Summary form only given. We present a study investigating the distribution of current density in solid, metallic liners directly relevant to the MagLIF approach to fusion. Here, the liner thickness is large compared to the collisionless skin depth, and a vacuum gap is introduced in the power feed to simulate the load method on the Z machine at Sandia Laboratories. We present optical emission data along with a 3D magnetic field mapping method from aluminum liner loads on the 1 MA, 100ns COBRA generator. The relative strength of the magnetic field at 4 azimuthal locations and 3 axial heights allow inference of the distribution of current density in the liner as a function of space and time. Results show that current density is azimuthally non-uniform throughout the current drive and evolves slowly on the timescale of the experiment.

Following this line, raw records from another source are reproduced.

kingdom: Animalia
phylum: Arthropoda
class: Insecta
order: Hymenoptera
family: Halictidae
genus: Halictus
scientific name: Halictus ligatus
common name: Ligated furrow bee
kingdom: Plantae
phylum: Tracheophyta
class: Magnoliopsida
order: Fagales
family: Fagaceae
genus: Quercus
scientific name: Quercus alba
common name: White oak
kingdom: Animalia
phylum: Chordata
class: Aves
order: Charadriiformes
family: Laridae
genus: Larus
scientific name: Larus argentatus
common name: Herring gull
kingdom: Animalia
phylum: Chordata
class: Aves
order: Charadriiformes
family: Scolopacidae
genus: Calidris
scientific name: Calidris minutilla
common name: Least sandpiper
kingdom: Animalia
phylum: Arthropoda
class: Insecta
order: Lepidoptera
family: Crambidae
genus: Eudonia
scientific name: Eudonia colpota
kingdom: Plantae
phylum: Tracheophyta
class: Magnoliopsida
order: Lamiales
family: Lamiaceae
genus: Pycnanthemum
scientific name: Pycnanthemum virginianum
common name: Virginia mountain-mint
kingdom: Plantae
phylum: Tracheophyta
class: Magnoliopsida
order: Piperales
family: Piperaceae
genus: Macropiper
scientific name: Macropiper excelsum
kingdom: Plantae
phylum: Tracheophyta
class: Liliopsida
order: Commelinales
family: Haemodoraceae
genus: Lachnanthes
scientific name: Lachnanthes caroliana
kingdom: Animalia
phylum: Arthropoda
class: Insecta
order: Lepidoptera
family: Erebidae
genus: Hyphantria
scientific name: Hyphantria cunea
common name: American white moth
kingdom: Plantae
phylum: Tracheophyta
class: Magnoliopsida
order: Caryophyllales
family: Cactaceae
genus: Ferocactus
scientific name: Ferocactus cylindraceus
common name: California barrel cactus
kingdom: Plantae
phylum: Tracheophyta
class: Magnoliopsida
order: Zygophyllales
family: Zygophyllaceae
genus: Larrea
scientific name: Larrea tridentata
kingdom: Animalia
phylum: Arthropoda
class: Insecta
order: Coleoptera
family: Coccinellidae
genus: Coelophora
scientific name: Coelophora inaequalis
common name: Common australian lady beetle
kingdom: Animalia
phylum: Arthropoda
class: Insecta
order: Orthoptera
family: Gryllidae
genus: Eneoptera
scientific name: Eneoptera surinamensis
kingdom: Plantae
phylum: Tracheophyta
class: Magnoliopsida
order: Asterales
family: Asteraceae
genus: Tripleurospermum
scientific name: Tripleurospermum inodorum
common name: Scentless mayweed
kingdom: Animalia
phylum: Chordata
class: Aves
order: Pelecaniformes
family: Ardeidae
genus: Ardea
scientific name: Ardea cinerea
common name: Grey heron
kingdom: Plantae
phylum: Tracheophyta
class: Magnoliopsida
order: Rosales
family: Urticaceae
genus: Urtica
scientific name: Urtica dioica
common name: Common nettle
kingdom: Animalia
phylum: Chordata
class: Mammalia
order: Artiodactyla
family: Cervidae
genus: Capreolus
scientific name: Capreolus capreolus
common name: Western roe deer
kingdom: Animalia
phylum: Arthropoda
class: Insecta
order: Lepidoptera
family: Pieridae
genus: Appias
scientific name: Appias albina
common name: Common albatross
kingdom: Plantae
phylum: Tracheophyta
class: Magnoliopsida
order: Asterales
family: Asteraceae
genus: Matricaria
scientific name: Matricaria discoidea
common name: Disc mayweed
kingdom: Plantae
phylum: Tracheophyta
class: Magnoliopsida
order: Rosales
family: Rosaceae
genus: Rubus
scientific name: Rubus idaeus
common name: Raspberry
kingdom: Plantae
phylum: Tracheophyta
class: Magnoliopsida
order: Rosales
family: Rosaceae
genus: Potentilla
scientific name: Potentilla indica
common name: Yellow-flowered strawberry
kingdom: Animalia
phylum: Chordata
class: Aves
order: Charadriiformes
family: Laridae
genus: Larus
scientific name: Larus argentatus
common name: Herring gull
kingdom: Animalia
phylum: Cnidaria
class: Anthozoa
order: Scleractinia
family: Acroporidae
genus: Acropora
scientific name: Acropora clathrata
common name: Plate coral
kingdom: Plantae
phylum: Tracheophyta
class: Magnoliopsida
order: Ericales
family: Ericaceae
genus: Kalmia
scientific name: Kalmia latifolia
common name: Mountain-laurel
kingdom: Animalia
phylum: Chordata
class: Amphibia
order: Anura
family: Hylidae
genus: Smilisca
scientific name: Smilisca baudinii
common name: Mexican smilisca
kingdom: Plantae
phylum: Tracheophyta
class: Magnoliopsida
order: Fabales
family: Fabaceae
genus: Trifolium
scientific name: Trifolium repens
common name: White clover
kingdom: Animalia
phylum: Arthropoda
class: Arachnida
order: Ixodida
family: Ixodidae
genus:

The azimuthal current density profile typically correlates with axial optical images evolution of `hot-spots' generated from breakdown vacuum gap which show similar evolution as the experiment proceeds. Such non-uniformities will have a substantial effect on liner implosions for fusion is they persist at higher current. Additionally, the location of plasma initiation can be pre-determined by preferentially closing the vacuum gap at one azimuthal position, which provides a useful initial set-up for comparison to magnetohydrodynamic simulations using the Gorgon code. This allows examination of the mechanisms controlling the azimuthal current distribution and allows estimation of the extent to which this may affect Z and higher current liner experiments.